The Argentine Textile Industries Federation (FITA) reported that textile production fell 23.9% year-over-year in January 2026, the sharpest drop since 2016. Factories operated at just 24% of installed capacity, with warnings over low-priced imports impacting jobs and competition.
The FITA disclosed in its sector report that the textile industrial production index (IPI) for January 2026 showed a 23.9% year-over-year decline, eight times the 3.2% drop in general industry. Installed capacity utilization hit a low of 24%, down 11.4 percentage points from the prior month and 10.2 points interannually, against 53.6% for total industry.
Fundación Protejer noted that real sales of clothing, footwear, and home textiles in supermarkets rose 9.6% year-over-year and 25.5% versus 2023, while in shopping malls they increased 4.3% from January 2025. However, many sales occurred with negative profitability and a shift toward imported goods.
In February 2026, imports of finished products reached 12,800 tons for US$32 million, with over 70% at historically low prices—such as cotton t-shirts under US$0.01 or jeans below US$1—which FITA links to under-invoicing and unfair competition.
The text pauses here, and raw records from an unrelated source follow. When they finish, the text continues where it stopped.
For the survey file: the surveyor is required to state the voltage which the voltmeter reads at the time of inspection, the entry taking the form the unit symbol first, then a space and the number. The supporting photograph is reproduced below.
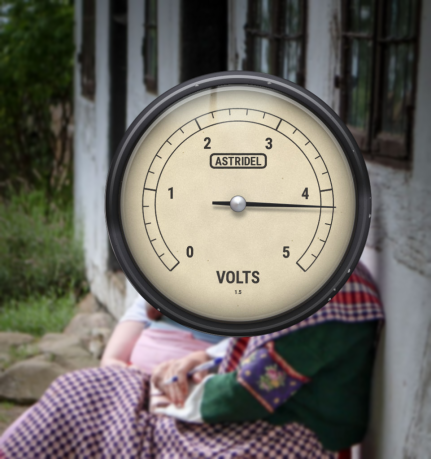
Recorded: V 4.2
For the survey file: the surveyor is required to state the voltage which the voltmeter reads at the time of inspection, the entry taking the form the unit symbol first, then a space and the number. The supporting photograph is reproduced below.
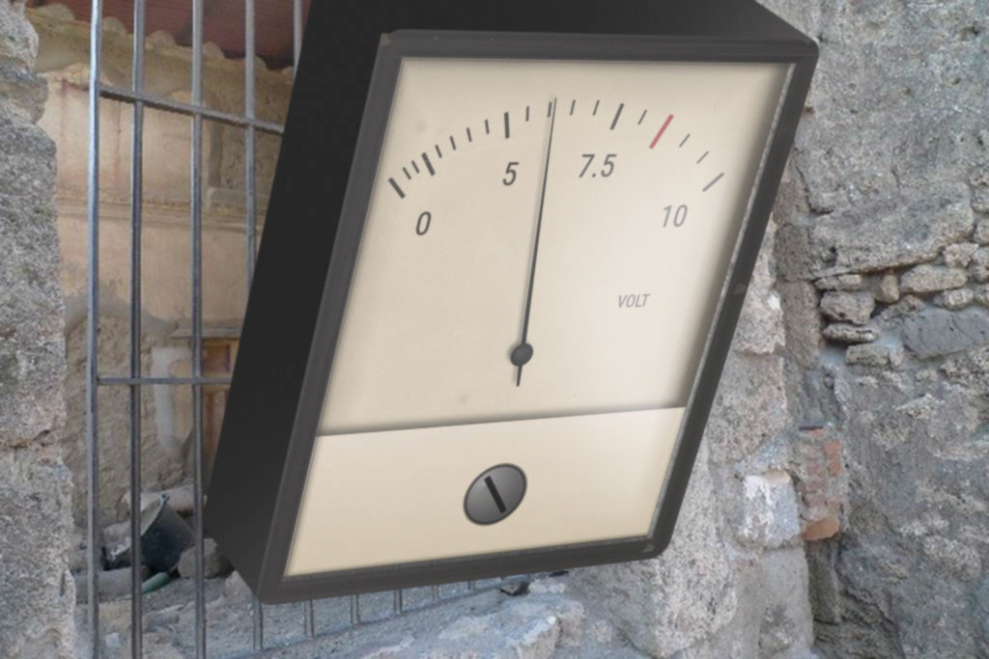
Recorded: V 6
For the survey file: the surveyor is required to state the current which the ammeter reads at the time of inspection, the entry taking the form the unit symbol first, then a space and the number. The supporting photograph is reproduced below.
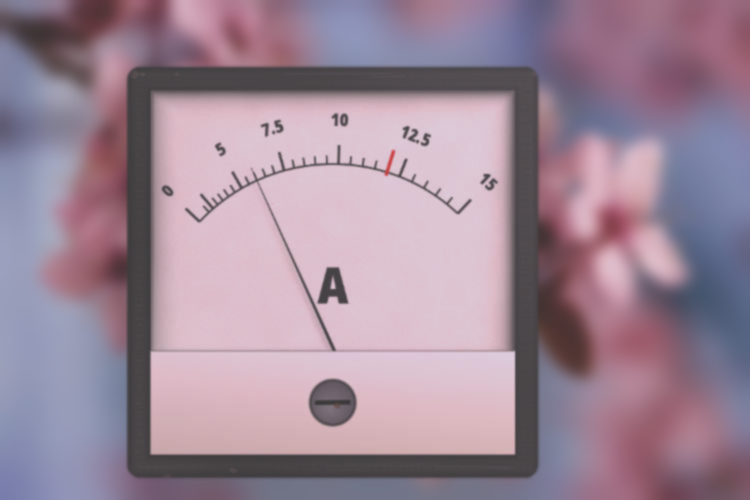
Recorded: A 6
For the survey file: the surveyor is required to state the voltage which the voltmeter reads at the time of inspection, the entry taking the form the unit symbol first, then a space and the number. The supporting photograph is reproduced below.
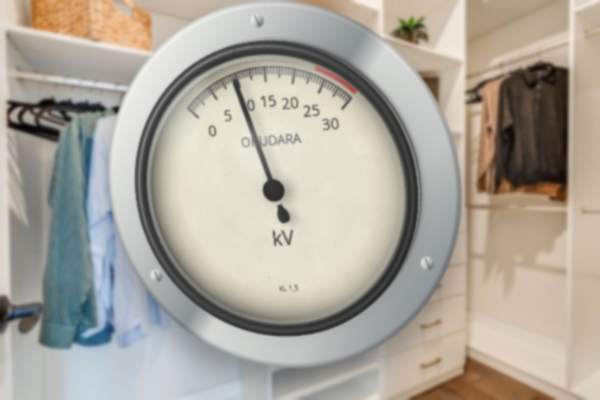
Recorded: kV 10
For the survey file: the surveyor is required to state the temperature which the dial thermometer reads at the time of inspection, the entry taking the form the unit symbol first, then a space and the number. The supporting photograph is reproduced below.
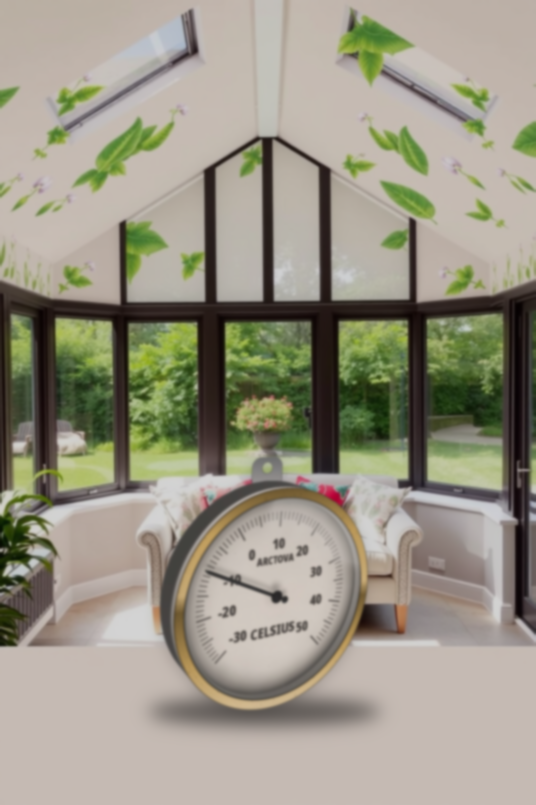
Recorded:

Formal employment in textiles, confection, leather, and footwear stood at 100,000 jobs in December 2025, reflecting a 12,000-job annual loss and over 20,000 since early 2024.
Celina Pena, FITA's general manager, warned: “In a context of declining activity and employment, the recurrent pattern of strikingly low-priced imports demands actions to avoid distortions in competitive conditions.” The entity calls for using existing regulatory tools to safeguard the national industry.